Меня поразил в свое время доклад одного российского профессора (кстати, специалиста по итальянскому Возрождению) на Первых международных чтениях, посвященных творчеству Тарковского. С апломбом рассуждая о "Ностальгии", которую он посмотрел один раз, профессор буквально громил позицию режиссера, обвиняя фильм в мертвенности и вымученной попытке религиозности: "Весь фильм - о смерти, о недвижности, о равнодушии"; "Тарковский настоятельно ищет Бога, которого у него нет, поэтому ему надо его искать, надо придумывать... Поиски Бога не делают фильм Тарковского религиозным, а только богоискательским. Желание страстное верить, судорожность желания. Вера оказывается вымученной..." Профессор не верит в религиозность Тарковского и его героев, потому что "она не связана с какой-то определенной религией - с даосизмом, православием, католицизмом". Затем профессор набрасывается на слово "духовность", часто употреблявшееся Тарковским в советских интервью. "Почему "духовность", а не культура? Не разум? Не история? Не личность? Почему уж тогда не Бог прямо? Бог в том или ином конфессиональном конкретном варианте?.."

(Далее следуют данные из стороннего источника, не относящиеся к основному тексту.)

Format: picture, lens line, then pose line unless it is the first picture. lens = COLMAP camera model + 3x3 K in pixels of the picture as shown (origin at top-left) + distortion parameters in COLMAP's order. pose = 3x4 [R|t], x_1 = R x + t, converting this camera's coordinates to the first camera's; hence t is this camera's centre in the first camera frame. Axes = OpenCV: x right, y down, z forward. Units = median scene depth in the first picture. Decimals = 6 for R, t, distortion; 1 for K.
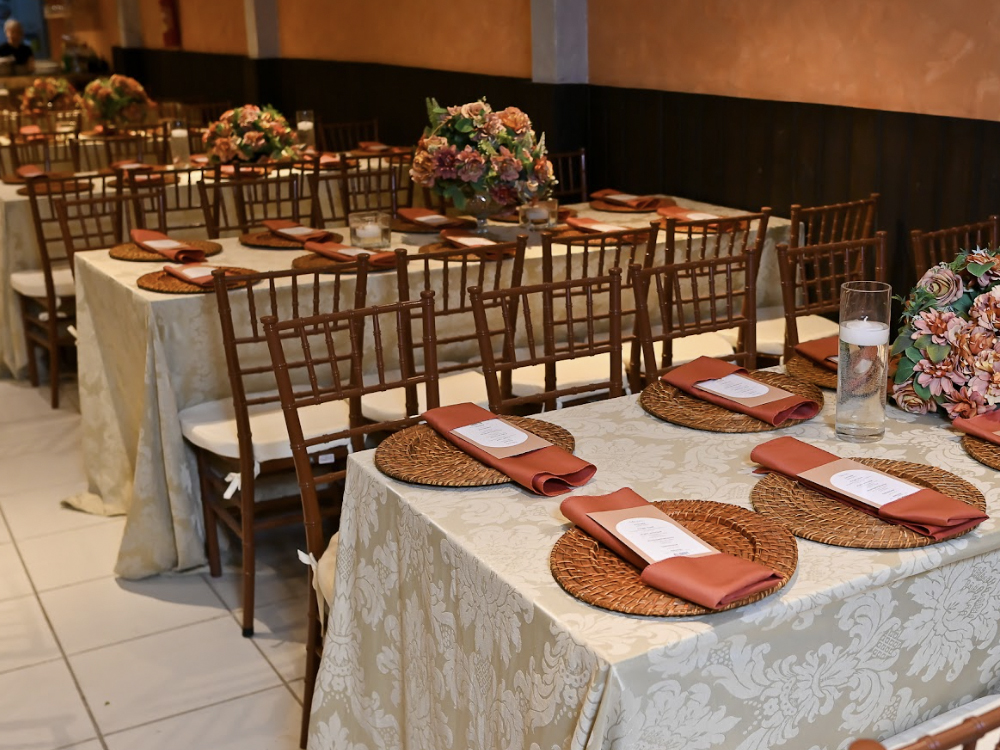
lens RADIAL K [[1250.8, 0, 500.0], [0, 1250.8, 375.0], [0, 0, 1]] dist [-0.092165, 0.009957]
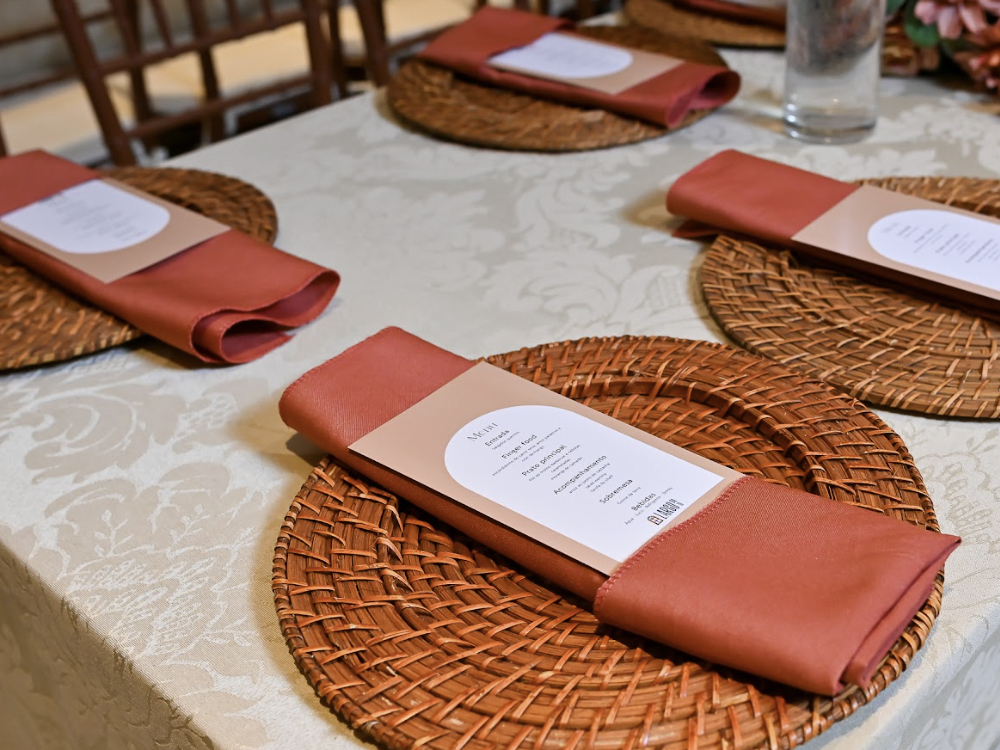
lens RADIAL K [[1250.8, 0, 500.0], [0, 1250.8, 375.0], [0, 0, 1]] dist [-0.092165, 0.009957]
pose [[0.960777, -0.156623, 0.228858, 0.024229], [0.096793, 0.962739, 0.252517, 0.003877], [-0.259881, -0.220460, 0.940138, 0.525934]]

Чувствуете, куда клонит профессор? Давайте, мол, поговорим о разуме, о культуре, о личности, наконец, о православной Троице - поговорим корректно в контекстах, которые четко давным-давно - и не нами - определены. Поболтаем, продемонстрируем свою эрудицию, свое остроумие и разойдемся. Ибо о духовности-то и говорить невозможно - все расплывается в беспредметности...
Только герои Тарковского не разглагольствуют ни о личности, ни о духовности. Какое уж тут "разглагольствование", когда Доменико через пару минут чиркнет зажигалкой и подожжет себя? Горчаков и вообще молчит, упорно и очень естественно молчит весь фильм, становясь словоохотливым один-единственный раз - с итальянской маленькой девочкой в разрушенном и затопленном храме. И о чем он говорит? О пустяках. О своих ботинках, которым десять лет, о чудаке, которого вытащили из грязной лужи, а оказалось, что он там живет, что там его дом. А еще он говорит - так, ни с того ни с сего - таинственные слова: "Ты знаешь знаменитые истории о любви? Классические? Никаких поцелуев. Никаких поцелуев. Ну совсем ничего. Чистейшая любовь. Вот почему она великая. Невыраженные чувства никогда не забываются".
Вдруг, ни с того ни с сего. И вот отсутствие линейной логики в словах и поведении героя, тем более героя, все время молчащего, я думаю, как раз и сбивает с толку профессора и людей его склада, людей предметных, "реальных". Это должно их безмерно раздражать: как это - "невыраженные чувства и мысли", когда они привыкли все выражать, на все приклеивать ярлыки и ценники. Но не выраженная в словах реальность и есть основополагающая реальность фильмов Тарковского. И если невыраженная любовь, по Тарковскому, и есть великая любовь, то и религиозность, как любовь к бесконечности, к духу, не нуждается в выбалтывании себя.